I own a mix of Bose, Grado and Sony headphones. The Sony MDRV6 is honest but brutal, good for recording but tiring. The Grado SR-60s and 80s are sweet, dynamic and leaky as all get-out. The Bose noise cancellers are still best of breed and sound great. I use Bose in-ears when on the go, because the warm profile they use is really good for that application and I don't like having my ear canals stuffed.


That all said, I haven't had any problems with AM to speak of. Some items, like the Beatles box set, have to be really tricky as they contain multiple versions of the same songs - a tagging nightmare. While I love the Beatles, I don't have any of the mono mixes and alternate takes, and so haven't had any problems.

Oct 12, 2015 11:19 AM in response to BradPDX

I've got the Bose QC-15 and QC-20i along with a pair of non-noise cancelling Sennheisers. I've always liked Sennheiser as a brand. I'd like to purchase a pair of wireless, Bluetooth noise cancellers and am currently trying to decide on that. I'm looking at Sennheiser Momentum Wireless, Beats Studio Wireless and Plantronics Back Beat Pro. That's quite a range in prices, but I have narrowed it down to those three. Any thoughts on using Bluetooth and noise cancellation in the same package? I bought a highly rated pair of Definitive Technology Symphony phones back in June, and they were absolutely terrible. Not only was the noise cancellation mediocre, but the overall sound for just playing music was sub-par.

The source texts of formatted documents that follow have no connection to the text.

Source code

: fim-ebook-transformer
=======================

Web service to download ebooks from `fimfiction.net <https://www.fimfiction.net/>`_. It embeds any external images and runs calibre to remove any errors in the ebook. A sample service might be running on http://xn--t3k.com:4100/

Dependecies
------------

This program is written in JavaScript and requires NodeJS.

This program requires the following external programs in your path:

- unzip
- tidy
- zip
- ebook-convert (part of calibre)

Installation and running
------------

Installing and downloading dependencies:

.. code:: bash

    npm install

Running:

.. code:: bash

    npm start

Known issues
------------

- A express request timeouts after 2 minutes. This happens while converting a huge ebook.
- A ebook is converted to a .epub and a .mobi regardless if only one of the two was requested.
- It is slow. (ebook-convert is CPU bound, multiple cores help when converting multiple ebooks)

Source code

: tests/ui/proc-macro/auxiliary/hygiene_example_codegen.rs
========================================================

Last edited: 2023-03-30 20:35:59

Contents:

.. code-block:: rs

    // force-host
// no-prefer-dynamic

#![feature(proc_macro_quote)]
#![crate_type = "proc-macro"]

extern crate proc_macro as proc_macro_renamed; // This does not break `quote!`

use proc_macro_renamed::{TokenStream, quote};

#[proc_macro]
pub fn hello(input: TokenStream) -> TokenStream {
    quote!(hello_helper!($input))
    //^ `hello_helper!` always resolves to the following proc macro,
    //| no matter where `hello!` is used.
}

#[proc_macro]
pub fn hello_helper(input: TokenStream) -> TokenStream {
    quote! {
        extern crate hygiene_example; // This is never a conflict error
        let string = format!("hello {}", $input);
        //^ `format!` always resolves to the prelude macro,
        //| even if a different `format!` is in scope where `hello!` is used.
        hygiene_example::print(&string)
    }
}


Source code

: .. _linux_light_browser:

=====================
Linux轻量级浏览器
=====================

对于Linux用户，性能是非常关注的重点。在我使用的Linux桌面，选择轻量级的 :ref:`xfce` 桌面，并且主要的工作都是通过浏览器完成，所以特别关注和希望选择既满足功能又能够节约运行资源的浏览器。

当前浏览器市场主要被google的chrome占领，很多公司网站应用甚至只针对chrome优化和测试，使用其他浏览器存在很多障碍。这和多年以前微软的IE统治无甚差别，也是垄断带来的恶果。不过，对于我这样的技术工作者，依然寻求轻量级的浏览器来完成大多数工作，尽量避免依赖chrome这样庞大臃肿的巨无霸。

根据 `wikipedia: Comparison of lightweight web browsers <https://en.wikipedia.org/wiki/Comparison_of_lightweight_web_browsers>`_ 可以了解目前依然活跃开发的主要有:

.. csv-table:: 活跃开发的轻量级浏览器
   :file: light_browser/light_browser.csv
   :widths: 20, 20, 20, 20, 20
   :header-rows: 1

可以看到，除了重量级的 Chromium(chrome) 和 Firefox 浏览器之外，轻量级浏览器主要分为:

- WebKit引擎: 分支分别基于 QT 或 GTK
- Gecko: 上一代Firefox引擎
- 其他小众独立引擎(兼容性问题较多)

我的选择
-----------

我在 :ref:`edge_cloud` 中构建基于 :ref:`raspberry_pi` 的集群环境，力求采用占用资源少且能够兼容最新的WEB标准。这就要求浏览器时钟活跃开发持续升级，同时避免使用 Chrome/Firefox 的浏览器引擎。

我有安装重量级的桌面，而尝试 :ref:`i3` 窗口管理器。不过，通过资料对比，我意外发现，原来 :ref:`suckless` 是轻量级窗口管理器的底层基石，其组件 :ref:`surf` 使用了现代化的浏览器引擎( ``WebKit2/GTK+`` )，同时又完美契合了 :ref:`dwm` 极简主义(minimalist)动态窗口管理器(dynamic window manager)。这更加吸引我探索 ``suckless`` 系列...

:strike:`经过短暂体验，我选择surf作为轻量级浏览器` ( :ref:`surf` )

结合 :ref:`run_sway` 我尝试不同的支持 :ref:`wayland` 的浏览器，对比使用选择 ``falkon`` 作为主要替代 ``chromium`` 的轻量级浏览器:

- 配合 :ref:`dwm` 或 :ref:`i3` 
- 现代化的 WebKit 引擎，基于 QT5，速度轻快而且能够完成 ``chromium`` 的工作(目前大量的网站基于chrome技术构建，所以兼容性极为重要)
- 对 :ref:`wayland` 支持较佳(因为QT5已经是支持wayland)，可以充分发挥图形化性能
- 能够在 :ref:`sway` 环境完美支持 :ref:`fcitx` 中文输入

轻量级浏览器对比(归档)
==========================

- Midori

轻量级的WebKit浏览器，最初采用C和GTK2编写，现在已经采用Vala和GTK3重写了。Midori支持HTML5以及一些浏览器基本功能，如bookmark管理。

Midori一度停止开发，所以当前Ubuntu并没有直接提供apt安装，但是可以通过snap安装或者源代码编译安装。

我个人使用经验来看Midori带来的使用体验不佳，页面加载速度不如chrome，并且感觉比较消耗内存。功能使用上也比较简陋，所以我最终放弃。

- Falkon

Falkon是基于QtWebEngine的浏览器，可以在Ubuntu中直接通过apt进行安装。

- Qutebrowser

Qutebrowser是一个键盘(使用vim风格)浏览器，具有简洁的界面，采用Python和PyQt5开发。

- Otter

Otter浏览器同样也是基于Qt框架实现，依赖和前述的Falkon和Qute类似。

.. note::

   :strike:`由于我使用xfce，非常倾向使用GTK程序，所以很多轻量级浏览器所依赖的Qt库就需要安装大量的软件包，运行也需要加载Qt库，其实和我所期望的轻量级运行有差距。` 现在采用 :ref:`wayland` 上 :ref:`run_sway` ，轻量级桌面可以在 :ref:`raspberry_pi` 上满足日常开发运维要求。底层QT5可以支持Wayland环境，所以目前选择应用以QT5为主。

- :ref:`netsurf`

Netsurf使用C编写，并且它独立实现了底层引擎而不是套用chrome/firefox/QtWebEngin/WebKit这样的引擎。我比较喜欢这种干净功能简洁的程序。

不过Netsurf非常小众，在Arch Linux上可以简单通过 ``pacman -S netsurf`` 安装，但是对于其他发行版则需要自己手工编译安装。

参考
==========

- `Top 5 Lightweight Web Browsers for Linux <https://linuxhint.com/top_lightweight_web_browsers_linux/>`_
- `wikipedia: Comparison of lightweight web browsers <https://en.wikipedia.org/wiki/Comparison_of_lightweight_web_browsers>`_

I've been enjoying AM as well. I'm having a lot of fun with "For You" and "Connect".


Do you have a favorite place to listen to music at home with a favorite setup? Like I have my iMac connected to a Yamaha amp with 2 old Cerwin-Vega speakers in basic stereo along with an old Infinity subwoofer. Just wondered what you meant when you said "a decent set of speakers and calling it done".

Oct 12, 2015 5:36 PM in response to Scot Hacker

Scot Hacker wrote:


I've written up a walkthrough for Medium.com detailing why many users end up with duplicate tracks and bad cover art, and how to fix those two problems in most cases:


https://medium.com/@shacker/remove-duplicates-fix-broken-album-art-in-icloud-mus ic-library-d58cff364fb1

Great article. Now if you could also find a simple method for correcting all the mis-matched tracks (original studio tracks being substituted for live album tracks or alternative versions) I will give you a big wet kiss!!!

Oct 12, 2015 10:17 PM in response to Kim Hill1

@kim hill1: I don't consider this technique a hack, nor do I consider it fragile. One of the points I tried to make in the article is that Apple is basically forced to do some guesswork when importing some content. In the cases where those guesses go wrong, there is a method to replace the bad data with good. It's not like Apple is constantly refreshing the uploaded content - I have no reason to expect or be concerned that my work would be undone in the future.


Of course I would prefer that, when there is ambiguity, they would simply upload my content as-is rather than guessing. But the downside of that for them is that then a lot of people would actually end up with inferior content (lower bitrate, worse metadata than what they have on file, etc.) Still I'd like to have the option!

Oct 12, 2015 10:25 PM in response to jctez

@jctez: Wow, I was going to suggest pre-tagging your rare stuff uniquely, e.g. renaming the album "Beatles [Mono Live]" or whatever, but sounds like you've already tried that and it failed? Wow, not what I would expect.


Remember that I am stuck uploading one album at a time via right-click, so I haven't experienced the situation of Apple trying to process my entire library. Also, I waited a few months after iCloud Music Library was released before even attempting it, to give them time to work out some of the kinks I had been hearing about. Maybe some of your experiences happened early in the life of ML?


Believe it or not, I have not yet experienced any cases of metadata being rewritten or messed up - all of that has been fine. It's just duplicate tracks and bad cover art I've had to deal with.